4. The total cooking time should be 10-15 minutes, from the first batch to the last batch. Be sure to keep the kale covered while it cooks.
5. Once the kale is soft and tender, turn off the heat and add the salt and apple cider vinegar or lemon juice. Stir and serve.
1 pound chicken liver
about 2 tablespoons olive oil
about 1/4 teaspoon salt (or 1/2 teaspoon kosher salt)
fresh ground pepper: about one turn per piece of liver
optional: shoyu (soy) sauce or balsamic vinegar
1. Drain the liver and trim off any connective tissue, the lighter stringy parts that are often still attached. Slice large pieces in half.
2. Heat a large pan over high heat. I usually cook the kale, first then add it to a bowl to keep warm and use the same pan to cook the liver in.

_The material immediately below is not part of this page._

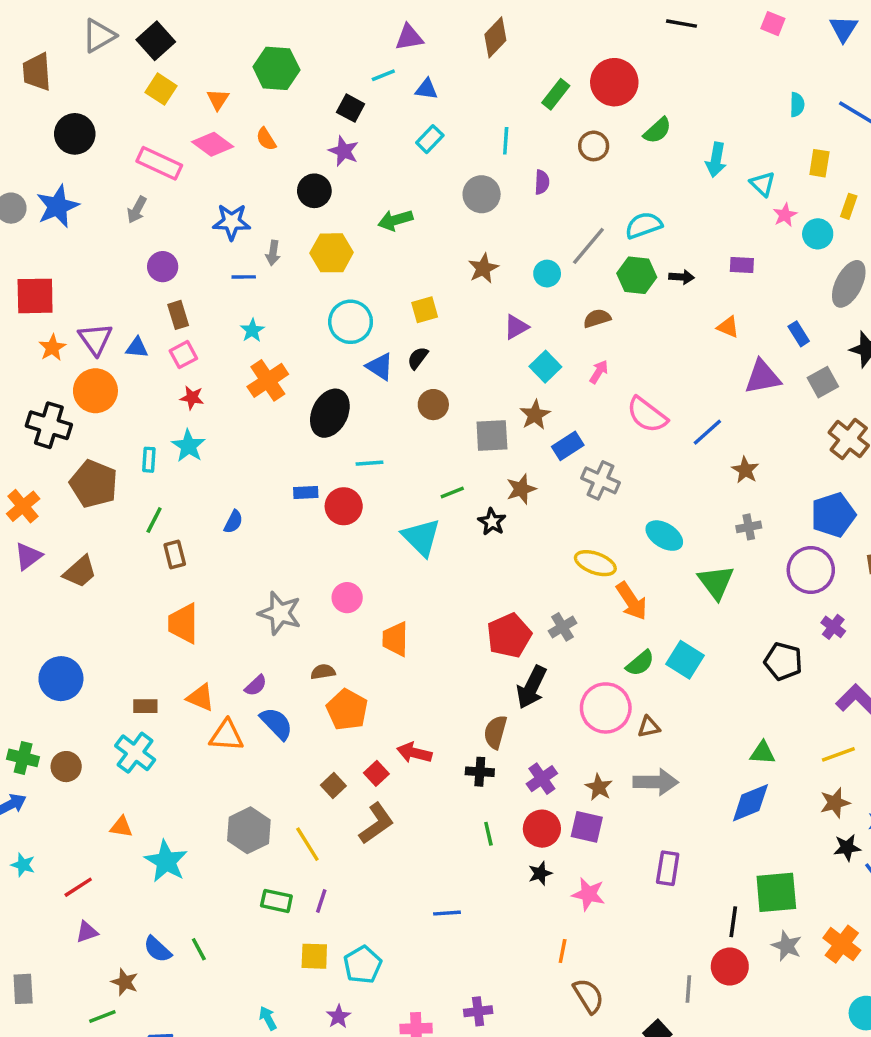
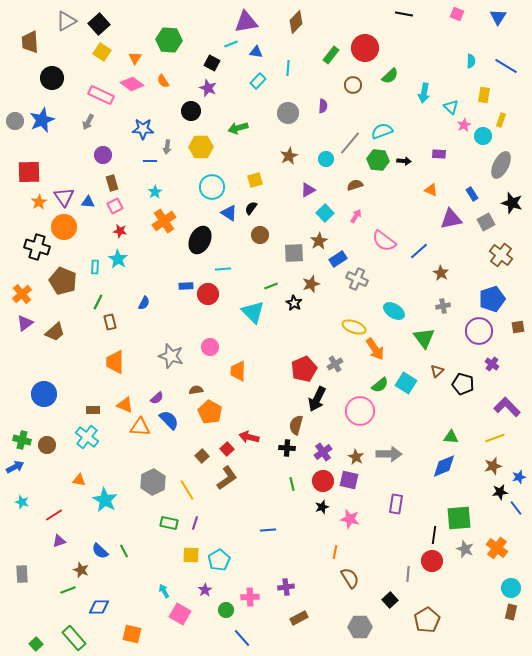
purple triangle: (409, 37) -> (246, 22), size x1.4
cyan line: (506, 141) -> (288, 68), moved
brown triangle: (649, 727) -> (437, 371), moved, turned -32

3. Add the olive oil, about 2 tablespoons or so, and let it get hot.
4. Add half of the liver and sprinkle with salt and fresh ground pepper. Cook just over 1 minute, flip, then cook just over 1 minute longer. I like the inside to be a littler underdone. Overcooked liver is not palatable.
5. Remove liver from pan, keep warm, and continue cooking the remaining half in the same way.